■ **学習目標 1**
本文によると、霊媒ヘイデン夫人が渡英して活動したのはいつか。

03-イギリスのスピリチュアリズム

スピリチュアリズムの大流行はすぐにイギリスへと伝わった。一八五二年十月に霊媒ヘイデン夫人が渡英・活動すると、新聞は大々的に報じ賛否両論が巻き起こった。様々な人が彼女のもとを訪れ真偽のほどを確かめようとしたが、その中から彼女の起こす心霊現象を真正なものと認め、霊の実在を受け入れた最初の学識者が出た。一人は数理論理学のオーガスタス・ド・モーガン(一八〇六―七一)であり、もう一人は協同組合運動の先駆者で、三大空想的社会主義者の一人とされる、ロバート・オーウェン(一七七一―一八五八)である。特にオーウェンの「入信」は彼の思想を信奉する労働者階級に大きな影響力を持った。
イギリス、そしてヨーロッパ諸国へのスピリチュアリズム伝播に、最も大きな影響力を発揮した存在は、「不世出の物理霊媒」ダニエル・ダングラス・ヒューム(Daniel Dunglas Home 一八三三―八六)である【4】。
スコットランドに生まれ、アメリカで病弱な幼年期を過ごした彼は、十三歳の時に死亡した友人の霊姿を見、十七歳で母の死をやはり霊姿で知るなど、早くから霊能を発揮していた。ハイズヴィル事件の二年後(アメリカ在住時)、ポルターガイスト現象を起こし、複数の学者の調査によって現象の真実性が証明され、有名になる。エドマンズ判事や化学者ヘアらも、彼の現象に大きな影響を受けた。

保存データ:
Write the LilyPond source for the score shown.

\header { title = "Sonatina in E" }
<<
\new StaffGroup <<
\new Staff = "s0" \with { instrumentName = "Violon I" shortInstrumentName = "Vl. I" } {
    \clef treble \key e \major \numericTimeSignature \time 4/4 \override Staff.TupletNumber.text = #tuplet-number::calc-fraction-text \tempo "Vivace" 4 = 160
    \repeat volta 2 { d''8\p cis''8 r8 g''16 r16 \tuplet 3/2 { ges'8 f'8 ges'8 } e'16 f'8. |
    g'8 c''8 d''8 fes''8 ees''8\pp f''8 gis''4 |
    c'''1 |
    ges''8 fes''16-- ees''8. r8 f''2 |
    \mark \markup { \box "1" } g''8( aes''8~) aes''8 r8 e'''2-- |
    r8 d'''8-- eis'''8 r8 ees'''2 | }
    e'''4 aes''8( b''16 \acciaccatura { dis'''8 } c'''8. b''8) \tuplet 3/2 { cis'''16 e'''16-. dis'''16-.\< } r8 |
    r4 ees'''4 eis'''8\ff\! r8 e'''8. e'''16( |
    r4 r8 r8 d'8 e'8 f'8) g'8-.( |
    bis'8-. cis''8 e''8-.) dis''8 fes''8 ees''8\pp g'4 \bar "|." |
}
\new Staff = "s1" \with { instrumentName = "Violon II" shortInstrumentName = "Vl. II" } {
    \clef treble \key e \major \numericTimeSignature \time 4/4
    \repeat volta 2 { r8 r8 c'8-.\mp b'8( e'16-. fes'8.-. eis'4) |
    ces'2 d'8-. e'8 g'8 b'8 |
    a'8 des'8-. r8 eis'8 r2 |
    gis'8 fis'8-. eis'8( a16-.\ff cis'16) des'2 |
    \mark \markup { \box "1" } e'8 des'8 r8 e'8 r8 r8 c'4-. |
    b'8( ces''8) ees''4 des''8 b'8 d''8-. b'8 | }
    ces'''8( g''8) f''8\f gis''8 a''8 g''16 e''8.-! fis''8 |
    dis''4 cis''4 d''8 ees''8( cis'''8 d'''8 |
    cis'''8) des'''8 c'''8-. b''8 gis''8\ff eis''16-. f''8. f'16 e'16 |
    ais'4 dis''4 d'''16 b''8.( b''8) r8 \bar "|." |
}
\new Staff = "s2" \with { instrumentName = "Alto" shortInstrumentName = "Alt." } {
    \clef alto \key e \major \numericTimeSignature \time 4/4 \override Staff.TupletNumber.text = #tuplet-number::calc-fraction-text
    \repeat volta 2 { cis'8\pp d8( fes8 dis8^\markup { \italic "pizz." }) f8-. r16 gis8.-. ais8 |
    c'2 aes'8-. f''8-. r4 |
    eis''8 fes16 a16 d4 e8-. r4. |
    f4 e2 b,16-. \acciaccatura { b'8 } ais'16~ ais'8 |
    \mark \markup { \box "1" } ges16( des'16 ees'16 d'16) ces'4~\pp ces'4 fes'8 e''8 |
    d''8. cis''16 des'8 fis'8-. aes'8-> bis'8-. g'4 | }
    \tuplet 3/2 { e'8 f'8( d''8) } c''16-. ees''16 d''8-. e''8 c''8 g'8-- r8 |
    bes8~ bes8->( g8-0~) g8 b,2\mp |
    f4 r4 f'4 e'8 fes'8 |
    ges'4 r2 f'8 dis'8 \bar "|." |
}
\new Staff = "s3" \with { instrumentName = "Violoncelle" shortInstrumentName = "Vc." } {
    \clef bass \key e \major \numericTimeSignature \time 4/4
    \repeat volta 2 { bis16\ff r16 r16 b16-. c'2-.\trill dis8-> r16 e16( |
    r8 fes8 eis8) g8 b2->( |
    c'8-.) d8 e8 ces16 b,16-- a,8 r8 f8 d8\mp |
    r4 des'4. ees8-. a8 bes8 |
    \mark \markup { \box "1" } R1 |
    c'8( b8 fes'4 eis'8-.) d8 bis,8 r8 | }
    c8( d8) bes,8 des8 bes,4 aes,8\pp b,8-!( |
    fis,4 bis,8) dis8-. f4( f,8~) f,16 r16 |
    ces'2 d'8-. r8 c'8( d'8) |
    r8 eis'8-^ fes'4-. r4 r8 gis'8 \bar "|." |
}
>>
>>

■ **学習目標 2**
エントリの中から「repeat」という文字列を含む行をすべて書き出しなさい。

■ **演習結果 1**
一八五二年十月。

■ **演習結果 2**
    \repeat volta 2 { d''8\p cis''8 r8 g''16 r16 \tuplet 3/2 { ges'8 f'8 ges'8 } e'16 f'8. |
    \repeat volta 2 { r8 r8 c'8-.\mp b'8( e'16-. fes'8.-. eis'4) |
    \repeat volta 2 { cis'8\pp d8( fes8 dis8^\markup { \italic "pizz." }) f8-. r16 gis8.-. ais8 |
    \repeat volta 2 { bis16\ff r16 r16 b16-. c'2-.\trill dis8-> r16 e16( |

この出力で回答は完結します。